--- START DOCUMENT EXTRACT ---

I believe we’ve got more important work than ever ahead of us. 2024 didn’t go the way we hoped it would. I’m worried, as I know many of you are, about where our country is headed. But I don’t have any intention of giving up. My priority is helping people find a way to stay engaged. The 250th commemoration of the founding of the United States will take place on July 4, 2026. This is no time to give up.
My experience writing Civil Discourse has taught me that people who are armed with the arguments, evidence, and the confidence to have difficult conversations in a direct but respectful manner are the path forward. Readers of the newsletter have conversations that plant the seeds of thoughtfulness. All of that is Civil Discourse, and it’s a quintessential part of what it means to be an American.
When I began Civil Discourse, I planned on writing two to three times a week. Rapidly, that became five or six, and sometimes seven times a week. The times we live in demand it. Often I’m writing about issues of the day almost as they happen, without the time the appellate lawyer in me craves to carefully craft and edit my words, in order to get information and analysis to you while it’s timely and important. I’m really grateful to all of you for your kindness when I fall short, for reading, writing to me, leaving your ideas in comments in the forum, and generally keeping my faith in our country strong despite the setback of this last election. We really are in this together.
Just about a year ago, I wrote a similar message to y’all, and I was struck as I looked back to see what the news was on that day. I quoted from a story Mike Allen and Jim VandeHei at Axios wrote about what Donald Trump had in mind for his next administration if he was reelected. They wrote that those plans included:
targeting and jailing critics, including government officials and journalists;
deporting undocumented immigrants or putting them in detainment camps,
unleashing the military to target drug cartels in Mexico, or possibly crack down on criminals or protesters at home, and
scrapping rules that limit Trump’s ability to purge government workers deemed disloyal.
Here we are just a year later. Those are, in fact, Trump’s plans. Preventing the end of the rule of law and the Republic is our most important job for the next four years. We may be weary, but we are not broken. And as legacy media shows signs of bending the knee before Trump is even inaugurated, independent journalism, like this newsletter, will become even more important.
I hope you’ll consider sharing Civil Discourse with a member of your family, a friend, a colleague, or a neighbor.
Wishing you a happy holiday season as we prepare for what’s ahead. Never let them steal your joy in life.

--- END DOCUMENT EXTRACT ---
--- START DATA SHOWN ---

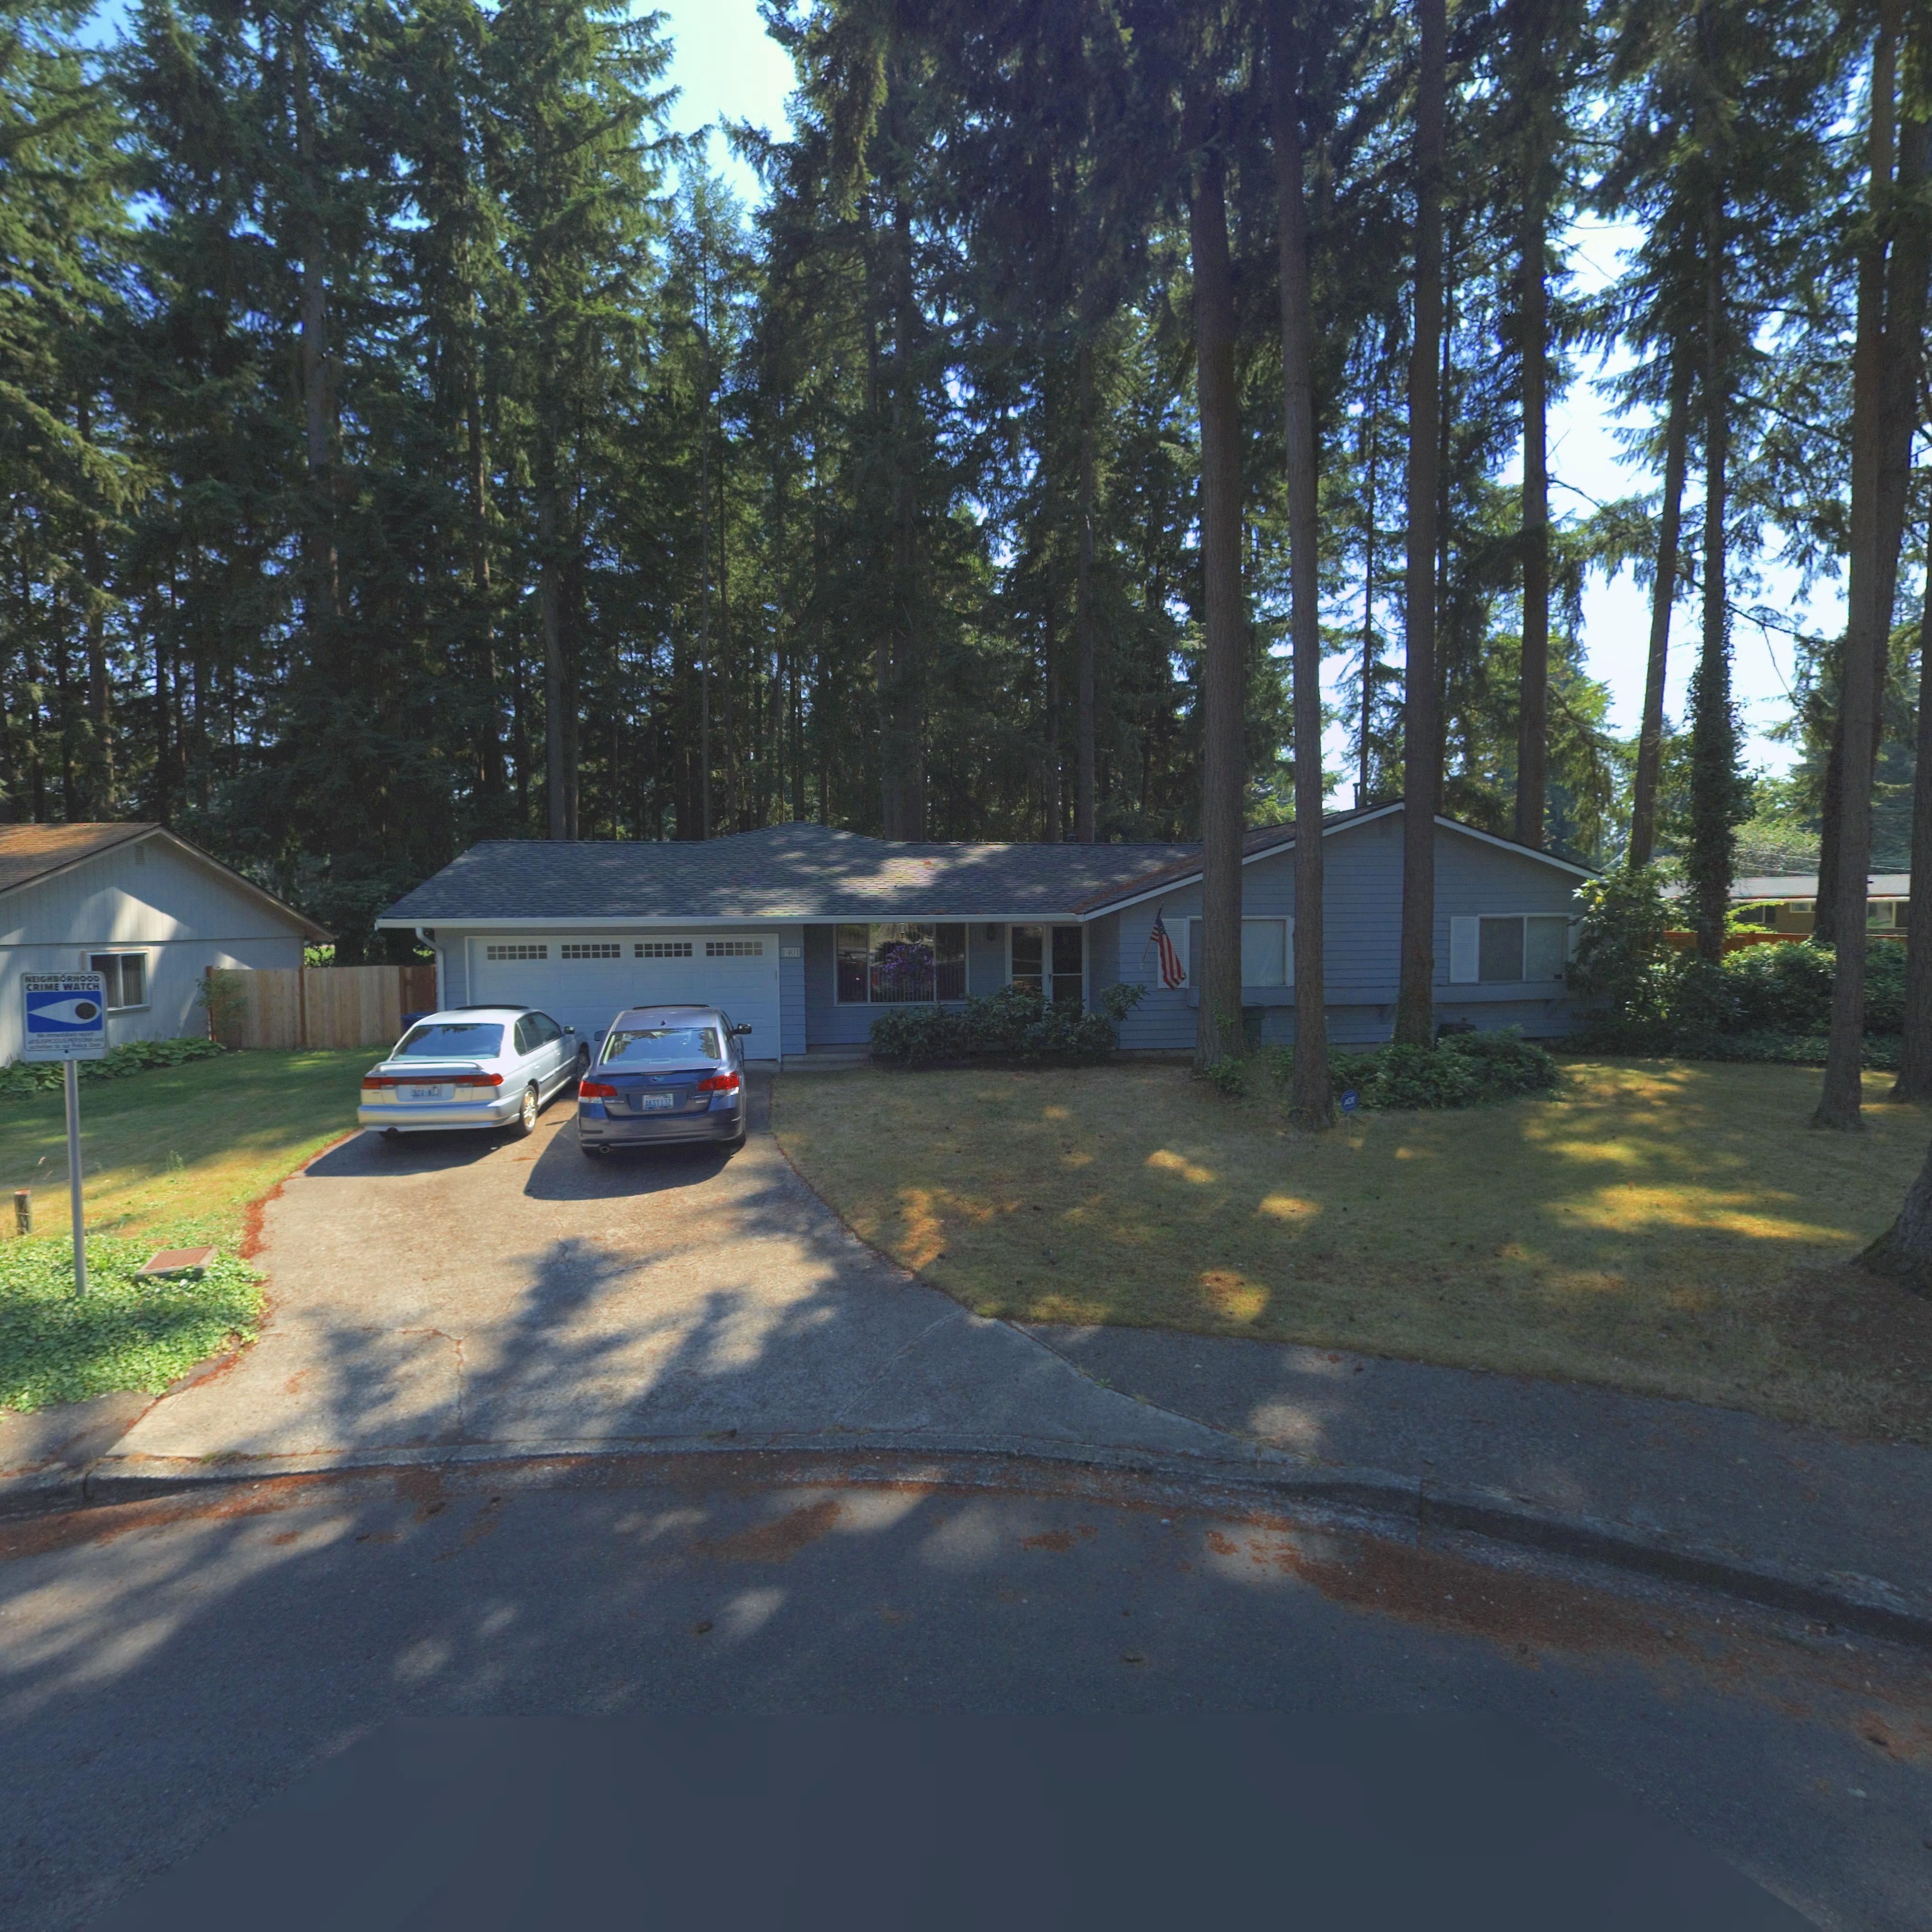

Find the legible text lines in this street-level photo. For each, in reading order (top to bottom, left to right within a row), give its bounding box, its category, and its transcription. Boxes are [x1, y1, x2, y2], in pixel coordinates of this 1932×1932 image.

[782, 947, 800, 957] StreetNumber: 1401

--- END DATA SHOWN ---

> **DIRECTIVE 1**:
Reproduce the part of the Civil Discourse newsletter message that opens with the words containing "I believe we’ve" and closes with "be an American.".
> **DIRECTIVE 2**:
In the Civil Discourse newsletter message, how often did the writer originally plan to write when starting the newsletter?

> **COMPLETE ANSWER 1**:
I believe we’ve got more important work than ever ahead of us. 2024 didn’t go the way we hoped it would. I’m worried, as I know many of you are, about where our country is headed. But I don’t have any intention of giving up. My priority is helping people find a way to stay engaged. The 250th commemoration of the founding of the United States will take place on July 4, 2026. This is no time to give up.
My experience writing Civil Discourse has taught me that people who are armed with the arguments, evidence, and the confidence to have difficult conversations in a direct but respectful manner are the path forward. Readers of the newsletter have conversations that plant the seeds of thoughtfulness. All of that is Civil Discourse, and it’s a quintessential part of what it means to be an American.

> **COMPLETE ANSWER 2**:
Two to three times a week.